Start of Exercise materials

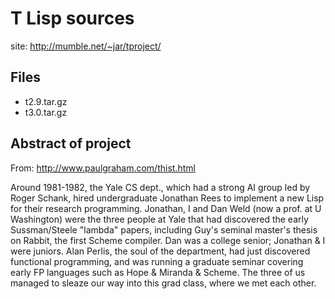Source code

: 

* T Lisp sources

  site: http://mumble.net/~jar/tproject/


** Files
   - t2.9.tar.gz
   - t3.0.tar.gz

** Abstract of project

   From: http://www.paulgraham.com/thist.html

   Around 1981-1982, the Yale CS dept., which had a strong AI group
   led by Roger Schank, hired undergraduate Jonathan Rees to implement
   a new Lisp for their research programming. Jonathan, I and Dan Weld
   (now a prof. at U Washington) were the three people at Yale that
   had discovered the early Sussman/Steele "lambda" papers, including
   Guy's seminal master's thesis on Rabbit, the first Scheme
   compiler. Dan was a college senior; Jonathan & I were juniors. Alan
   Perlis, the soul of the department, had just discovered functional
   programming, and was running a graduate seminar covering early FP
   languages such as Hope & Miranda & Scheme. The three of us managed
   to sleaze our way into this grad class, where we met each other.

End of Exercise materials

(Problem details) Quote each entry above verbatim and drop the pictures.

(Response for this exercise)
Source code

: 

* T Lisp sources

  site: http://mumble.net/~jar/tproject/


** Files
   - t2.9.tar.gz
   - t3.0.tar.gz

** Abstract of project

   From: http://www.paulgraham.com/thist.html

   Around 1981-1982, the Yale CS dept., which had a strong AI group
   led by Roger Schank, hired undergraduate Jonathan Rees to implement
   a new Lisp for their research programming. Jonathan, I and Dan Weld
   (now a prof. at U Washington) were the three people at Yale that
   had discovered the early Sussman/Steele "lambda" papers, including
   Guy's seminal master's thesis on Rabbit, the first Scheme
   compiler. Dan was a college senior; Jonathan & I were juniors. Alan
   Perlis, the soul of the department, had just discovered functional
   programming, and was running a graduate seminar covering early FP
   languages such as Hope & Miranda & Scheme. The three of us managed
   to sleaze our way into this grad class, where we met each other.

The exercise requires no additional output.